On a recent post, I was asked why I didn’t include wikis as a source of free content for domain development. Wikis have become very popular especially the king of all wikis, Wikipedia. So here is why I do not use wiki content.
Unique content
If you want a website to rank well with the search engines and visitors, you need to offer something different. Unique content helps your web site stand out to your visitors.
When search engines come across content that is duplicated from another source, they prefer to index only one copy or certainly rank one copy much higher in the index.
The reason for this is simple. No one wants a SERP (search engine results page) to be full of the same links to the same content. It doesn’t help the visitor and therefore it doesn’t help the search engine company.
The consequence of this is that it also doesn’t help you
Spam signals
As I have described previously in a leaked Google document, copied or scraped content with ads placed around it is considered a spam web site by the search engines.

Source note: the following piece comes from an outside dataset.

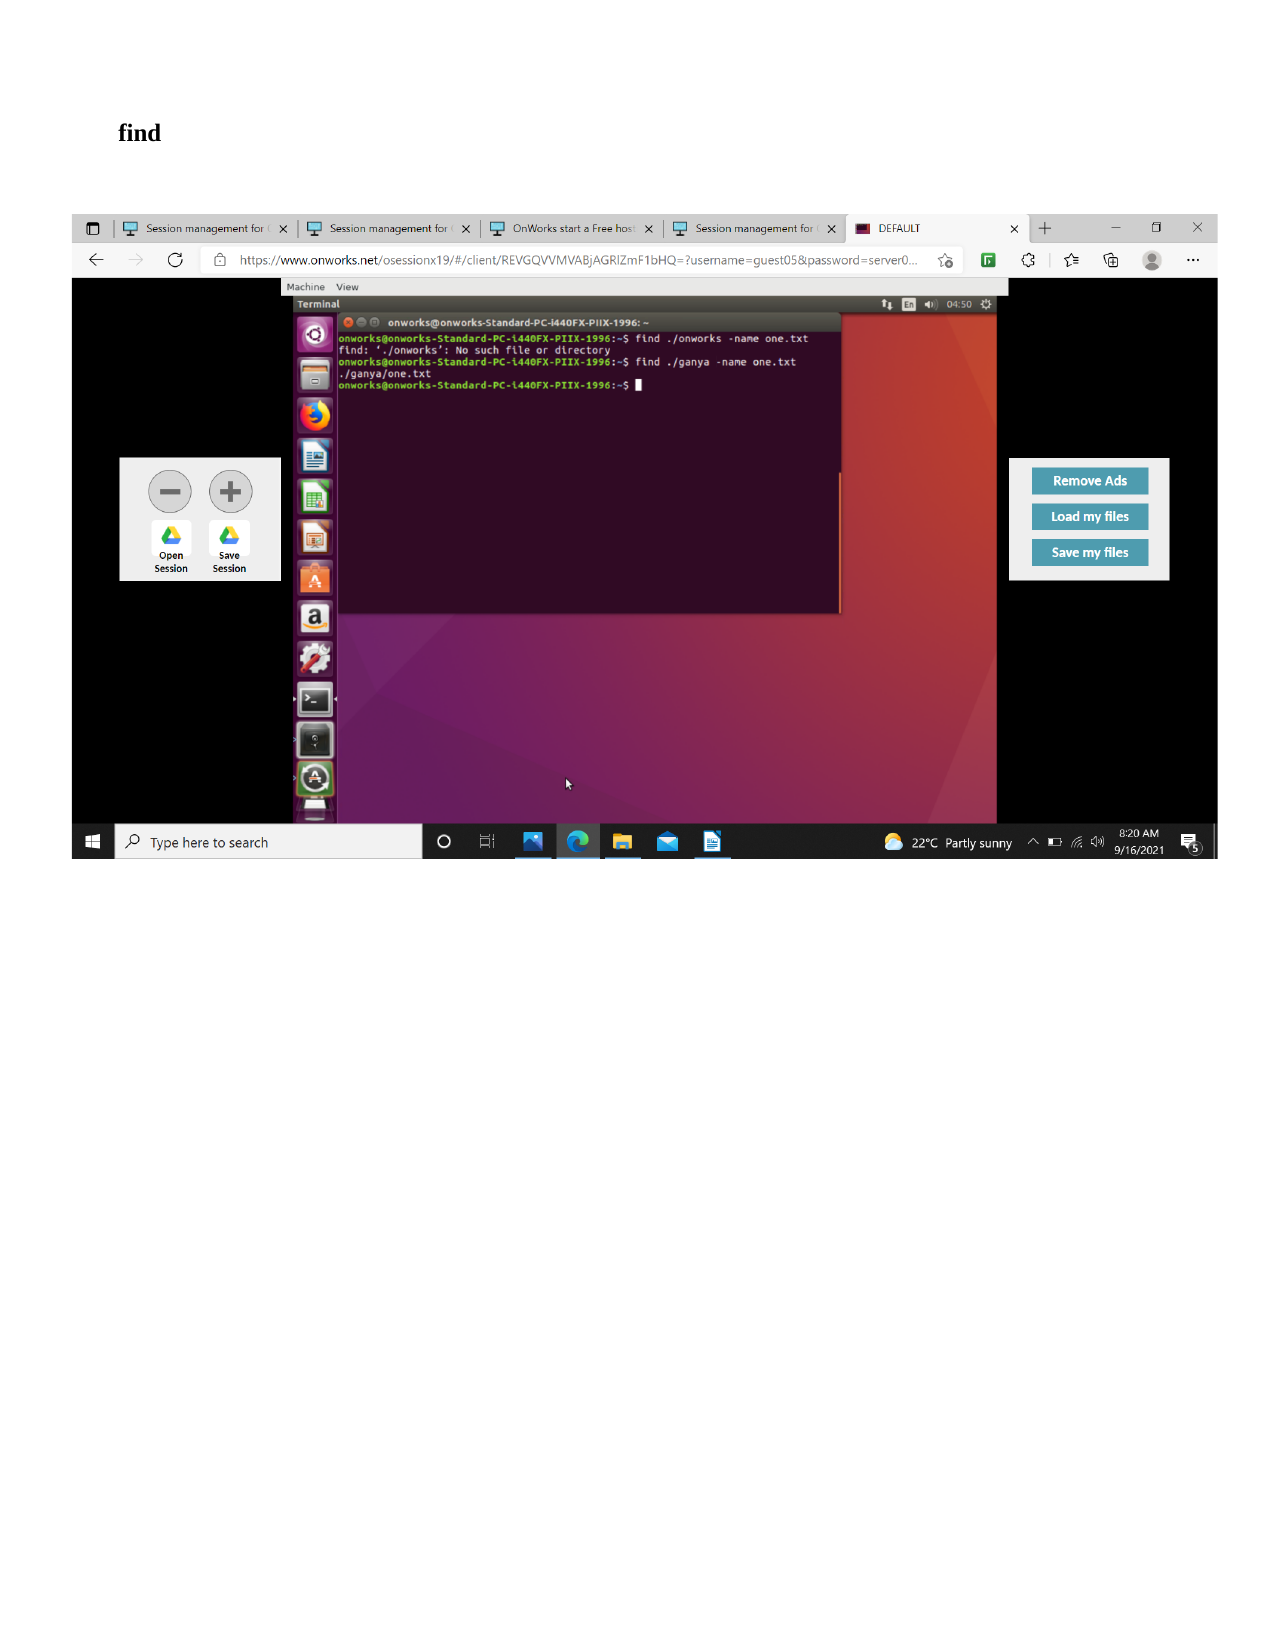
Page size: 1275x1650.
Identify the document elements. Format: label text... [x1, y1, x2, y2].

text find [118, 118, 1157, 147]
picture [71, 214, 1218, 859]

Two of the most frequently scraped web sites are Wikipedia and DMOZ. Given the authority and PR of most articles in Wikipedia, their page will rank above your page and yours will be seen as the duplicate and therefore demoted or penalized.
Accuracy
Wikis are generated by users without the true fact checking and care that goes into the content of most encyclopedias. Copying content from wikis without fact checking can just perpetuate and spread errors. This is certainly not a way to build authority with your visitors.
Rewriting
Yes, you can rewrite wiki information but you should take care to check for accuracy and it is always good to add some other information and writing of your own.
The problem I have with rewriting is that it takes about as much effort to come up with my own content which is totally unique.
So for these reasons, I do not use wikis when developing domains.